Epilog

81 9 0
                                    

Sesuatu yang dilakukan hari ini, tidak mungkin tidak ada sebabnya dikemudian hari. Alma masih ingat betul saat pertama kali bertemu dengan Galan. Awalnya Alma berpikir jika pertemuan mereka hanya sebuah kebetulan, mana ia tahu jika semua itu akan berkelanjutan.

Hari itu, hari kedua MPLS  dan MOPD dilaksanakan. Setelah hari pertama hanya dihabiskan dengan perkenalan anggota OSIS, guru dan staf, serta visi dan misi sekolah. Di hari berikutnya, para kakak senior yang bertanggung jawab mulai membagi kelas—sementara—untuk para siswa-siswi baru. Dari ruang satu sampai lima. Kebetulan, Alma masuk ke ruang tiga.

Di kelas itu, Alma benar-benar tidak mengenal siapa pun. Tidak ada murid yang pernah satu SMP dengannya, yang masuk ke sekolah tersebut. Kalaupun ada, Alma pasti tahu karena peraturan peserta MPLS, calon murid baru harus mengenakan seragam SMP-nya masing-masing. Terlebih lagi, ia bukan tipe anak yang pandai berbaur dan langsung beradaptasi dengan lingkungan sekitar, apalagi dengan orang yang baru dilihatnya. Sehingga saat kakak pembina OSIS meminta mereka untuk mencari pasangan, Alma hanya diam saja. Tidak berani untuk melakukan apa pun.

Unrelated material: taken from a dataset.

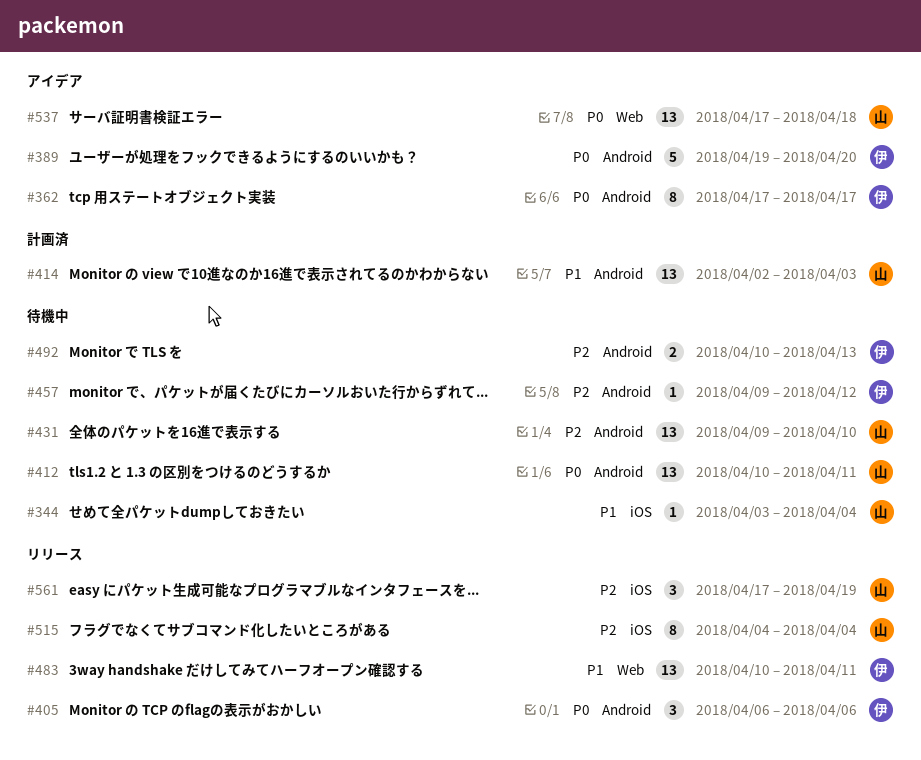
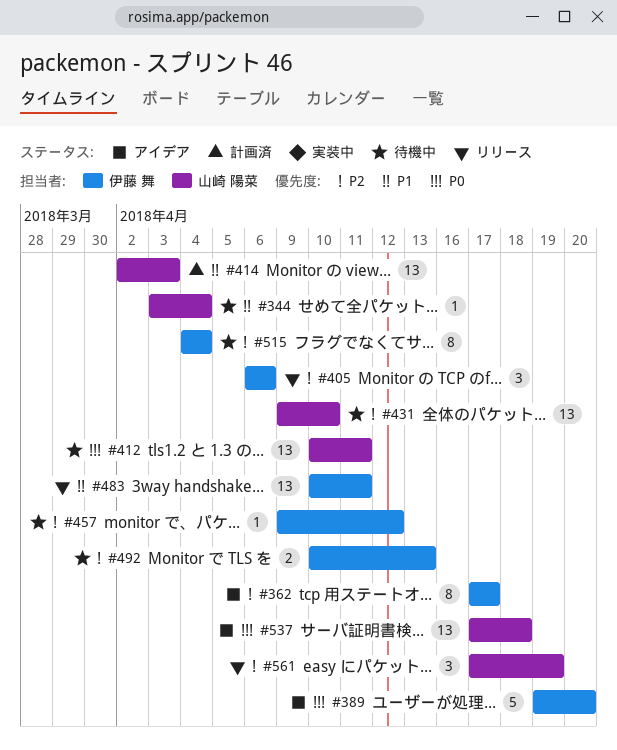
#362, priority: P0 -> P2
#405, priority: P0 -> P2
#515, status: リリース -> 待機中
#515, owner: 山崎 陽菜 -> 伊藤 舞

“Lho, kamu mana pasangannya? Kok, masih sendiri?” tanya salah satu kakak cewek, saat menyadari jika Alma hanya duduk di pojokan saja, sementara yang lain sudah sibuk dengan pasangan masing-masing. “Saya, kan, sudah suruh kamu cari pasangan. Kenapa masih diem aja?”

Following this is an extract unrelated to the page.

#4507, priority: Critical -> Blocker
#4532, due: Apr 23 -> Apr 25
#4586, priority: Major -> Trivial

Sedangkan Alma tidak bisa menjawab apa pun. Bibirnya seakan terkunci dan menjadi kaku. Karena tidak ada respons sama sekali darinya, kakak senior itu pun menyisir pandangannya ke semua murid yang ada di dalam sana. Namun, sepertinya sama, ia tidak menemukan satu murid pun yang belum memiliki pasangan.

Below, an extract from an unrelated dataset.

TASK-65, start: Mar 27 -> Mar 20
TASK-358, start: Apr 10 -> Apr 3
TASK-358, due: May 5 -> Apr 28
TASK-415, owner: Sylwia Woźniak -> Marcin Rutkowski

“Lho, emang yang ada di ruang tiga jumlah muridnya ada berapa, sih?” tanyanya pada temannya yang satu cowok dan dua cewek.

Langsung saja yang diberi pertanyaan memeriksa daftar presensi yang ada di buku, yang memang sedang dipegangnya. “Tiga puluh dua orang, Lin.”

“Kalau begitu harusnya pas, dong? Kenapa ada satu yang nggak kebagian pasangan?”

Belum sempat temannya itu menjawab, seorang pemuda berseragam batik dengan celana biru baru saja datang dan berdiri di ambang pintu. “Permisi, Kak. Maaf, saya terlambat.”

Langsung gadis yang menanyai Alma tadi, berjalan menghampiri anak tersebut. “Siapa nama kamu?”

“Risky Galan Prananda, Kak.” Tanpa di minta lagi, cewek yang memegang buku presensi tadi langsung mencari nama yang baru saja disebutkan.

“Ada, Lin.”

Gadis yang dipanggil Lin itu lantas memusatkan tatapannya lagi. “Kamu kenapa bisa terlambat?”

“Jalanan macet, Kak.”

“Tau jalanan macet, harusnya bisa berangkat dari rumah lebih awal, kan?”

“Iya, Kak. Maaf.”

“Kalau kamu mau masuk, kamu harus jalanin hukuman dulu.”

“Ya-yah, Kak. Tadi saya baru aja dihukum lari keliling lapangan sama kakak-kakak yang ada di luar, masa sekarang harus ngelakuin hukuman lagi?”

“Kok, kamu jadi ngebantah?”

“Bukan ngebantah, Kak. Saya cuma ngasih tau.”

“Pokoknya nggak ada tapi-tapian. Kalau kamu mau diterima di ruang tiga, kamu harus mau ngejalanin hukuman, kalau nggak mau ya udah cari ruangan lain. Belum tentu juga mereka mau nerima kamu.”

Merasa dalam keadaan terdesak, akhirnya anak muda itu tidak punya pilihan lain dan bersedia untuk menerima hukuman. “Ya udah, Kak. Apa hukumannya?”